Intervention de Philippe Goujon

Séance en hémicycle du 12 juin 2014 à 9h30
Lutte contre l'apologie du terrorisme sur internet — Discussion générale

Photo issue du site de l'Assemblée nationale ou de WikipediaPhilippe Goujon :

Le délit de consultation des sites djihadistes reprend un amendement que nous avions défendu avec nos collègues Éric Ciotti et Nathalie Kosciusko-Morizet lors de l’examen du projet de loi antiterroriste de décembre 2012.

Ce délit placerait d’ailleurs notre législation en conformité avec le mémorandum de Rabat, cosigné par les membres du Forum mondial contre le terrorisme, auquel la France appartient, et qui préconise la criminalisation des actes préparatoires.

Il permettrait de placer le suspect en garde à vue dès lors que la consultation d’un site djihadiste faisant l’apologie du terrorisme ou incitant à ce dernier devient fréquente, habituelle, afin de déterminer le degré d’embrigadement de ce jeune et d’adopter au plus vite la réponse appropriée.

L’inscription de ce délit au casier judiciaire permettrait un meilleur signalement de l’intéressé – nous savons combien notre système présente de failles à cet égard – afin, notamment, d’éviter son départ vers le front syrien.

Il permettrait, enfin, d’incriminer les majeurs qui incitent des mineurs à la consultation de ces sites, sur le fondement du délit de corruption de mineurs, et de proposer à ces derniers un stage de désendoctrinement, comme le suggère très justement notre rapporteur.

#### Consigne:
Reproduisez à l'identique le passage de l'intervention sur le délit de consultation des sites djihadistes qui commence aux mots « Séance en hémicycle » et s'arrête après « de décembre 2012. ». Les documents qui suivent n'ont aucun rôle dans cet exercice.

#### Jeu de données:
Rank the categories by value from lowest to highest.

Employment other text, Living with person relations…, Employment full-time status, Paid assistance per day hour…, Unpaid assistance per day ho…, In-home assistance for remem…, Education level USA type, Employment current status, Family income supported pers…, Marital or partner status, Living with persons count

#### Production attendue:
Séance en hémicycle du 12 juin 2014 à 9h30
Lutte contre l'apologie du terrorisme sur internet — Discussion générale

Photo issue du site de l'Assemblée nationale ou de WikipediaPhilippe Goujon :

Le délit de consultation des sites djihadistes reprend un amendement que nous avions défendu avec nos collègues Éric Ciotti et Nathalie Kosciusko-Morizet lors de l’examen du projet de loi antiterroriste de décembre 2012.